Chairman Barney Frank is going to speak on this tomorrow: The Dodd-Frank Act was built to actually make institutions more accountable to consumers, and the intention was to make them more accountable to consumers for fair economic access. Because innovation came before regulation,innovation came to be viewed as something that needed to be tamed and de-risked. I think the last round of rulemaking wasn’t solved from a first-principles perspective, or with the same intention that the Dodd-Frank Act was actually written in. And I think that this is a very healthy conversation to have now, because we need to be able to empower consumers, and we need to be placing accountability on institutions to vouch for their consumers to enable economic access, but we need to make sure that that reality captures the reality of the financial landscape today, which is that we have a lot of underbanked and underprivileged people that don’t even have bank accounts or don’t have financial products with banks, live outside of the financial ecosystem, and need to find their way back.
The CFPB, to say the least, is operating at a much smaller scale than it was nine months ago. I’m curious how, if at all, you anticipate the CFPB playing a role within a revised open-banking framework given its current limitations.
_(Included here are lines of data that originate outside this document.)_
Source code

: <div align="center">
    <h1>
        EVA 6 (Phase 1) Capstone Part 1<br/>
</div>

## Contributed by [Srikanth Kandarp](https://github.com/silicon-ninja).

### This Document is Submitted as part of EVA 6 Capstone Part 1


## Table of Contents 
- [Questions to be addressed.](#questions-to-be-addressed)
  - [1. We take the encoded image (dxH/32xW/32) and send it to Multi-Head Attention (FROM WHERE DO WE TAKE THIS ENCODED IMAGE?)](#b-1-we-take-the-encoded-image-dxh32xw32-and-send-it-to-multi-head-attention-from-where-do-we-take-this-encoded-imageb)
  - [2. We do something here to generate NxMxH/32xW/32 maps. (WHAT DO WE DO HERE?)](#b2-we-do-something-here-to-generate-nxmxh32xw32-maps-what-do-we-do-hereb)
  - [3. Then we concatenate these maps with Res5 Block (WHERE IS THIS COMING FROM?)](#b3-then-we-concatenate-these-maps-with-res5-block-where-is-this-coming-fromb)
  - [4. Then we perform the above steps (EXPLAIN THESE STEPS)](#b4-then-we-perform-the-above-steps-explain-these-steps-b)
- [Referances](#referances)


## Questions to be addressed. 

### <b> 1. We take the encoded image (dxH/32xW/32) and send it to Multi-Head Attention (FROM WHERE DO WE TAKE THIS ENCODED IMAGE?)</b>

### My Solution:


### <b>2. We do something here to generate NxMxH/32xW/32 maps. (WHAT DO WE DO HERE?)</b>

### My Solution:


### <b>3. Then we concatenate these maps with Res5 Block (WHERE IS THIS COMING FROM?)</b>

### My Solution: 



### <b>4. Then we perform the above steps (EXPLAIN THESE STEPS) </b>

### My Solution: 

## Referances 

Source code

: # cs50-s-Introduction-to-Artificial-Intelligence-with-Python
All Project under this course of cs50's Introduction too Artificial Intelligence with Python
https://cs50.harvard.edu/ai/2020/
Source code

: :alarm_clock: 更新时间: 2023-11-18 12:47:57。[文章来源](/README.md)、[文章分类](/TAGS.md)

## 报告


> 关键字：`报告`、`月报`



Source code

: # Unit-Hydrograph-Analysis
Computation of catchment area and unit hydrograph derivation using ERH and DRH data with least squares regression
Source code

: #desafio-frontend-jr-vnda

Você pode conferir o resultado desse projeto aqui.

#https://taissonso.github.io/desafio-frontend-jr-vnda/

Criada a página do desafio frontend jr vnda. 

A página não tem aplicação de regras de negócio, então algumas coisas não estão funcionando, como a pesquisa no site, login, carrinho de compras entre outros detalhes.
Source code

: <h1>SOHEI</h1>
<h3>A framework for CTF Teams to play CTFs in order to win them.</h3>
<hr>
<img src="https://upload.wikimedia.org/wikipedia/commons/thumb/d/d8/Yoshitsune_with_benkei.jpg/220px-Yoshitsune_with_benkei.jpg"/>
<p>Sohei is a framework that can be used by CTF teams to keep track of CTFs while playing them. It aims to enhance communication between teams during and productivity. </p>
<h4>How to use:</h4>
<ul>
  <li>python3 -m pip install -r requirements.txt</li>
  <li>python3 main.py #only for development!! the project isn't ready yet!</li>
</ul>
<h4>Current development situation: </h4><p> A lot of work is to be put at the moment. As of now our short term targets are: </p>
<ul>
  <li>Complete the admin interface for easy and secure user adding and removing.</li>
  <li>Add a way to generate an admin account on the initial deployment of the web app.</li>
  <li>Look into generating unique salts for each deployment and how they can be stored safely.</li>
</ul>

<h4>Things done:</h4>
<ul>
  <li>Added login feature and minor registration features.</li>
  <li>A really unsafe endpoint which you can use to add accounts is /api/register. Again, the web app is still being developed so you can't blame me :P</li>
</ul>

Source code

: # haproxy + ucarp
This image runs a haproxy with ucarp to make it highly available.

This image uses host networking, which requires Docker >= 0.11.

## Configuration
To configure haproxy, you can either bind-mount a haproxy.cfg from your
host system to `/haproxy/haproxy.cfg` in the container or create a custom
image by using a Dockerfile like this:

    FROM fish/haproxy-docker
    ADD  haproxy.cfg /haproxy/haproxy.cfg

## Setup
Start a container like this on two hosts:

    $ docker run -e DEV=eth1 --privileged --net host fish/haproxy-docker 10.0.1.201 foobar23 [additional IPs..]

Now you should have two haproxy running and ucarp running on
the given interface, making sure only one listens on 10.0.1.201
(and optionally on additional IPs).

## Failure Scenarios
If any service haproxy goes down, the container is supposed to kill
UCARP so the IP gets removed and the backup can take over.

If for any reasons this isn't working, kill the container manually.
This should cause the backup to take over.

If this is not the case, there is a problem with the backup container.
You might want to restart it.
I have a lot of empathy for them operating at a very small scale. With this being one of the most contested rulings in a very long time, I think they’re doing a great job. We’ve been working with the CFPB and their markets team, and I’ll say they are very receptive to different perspectives. Our role in this, we believe, is to convene people that might not always agree on everything, but we think we’ve built a model that puts consumers and institutions and fintechs — and some aggregators that are willing to play by the same rules — on the same side and and hopefully kind of show the the path towards resolution that can end a lot of this this debate on a note that ultimately serves the consumer, but maintains the value of institutional trust, and maintains the original intent behind the Dodd-Frank Act. So you might not think that Barney Frank and Jamie Dimon would agree on anything, but SOLO is the one thing that I think both players can agree on in terms of servicing both consumers and incentivizing institutions to take accountability for their consumers without the middlemen. We hope that by convening a lot of conflicting voices that we’re helping make it easier.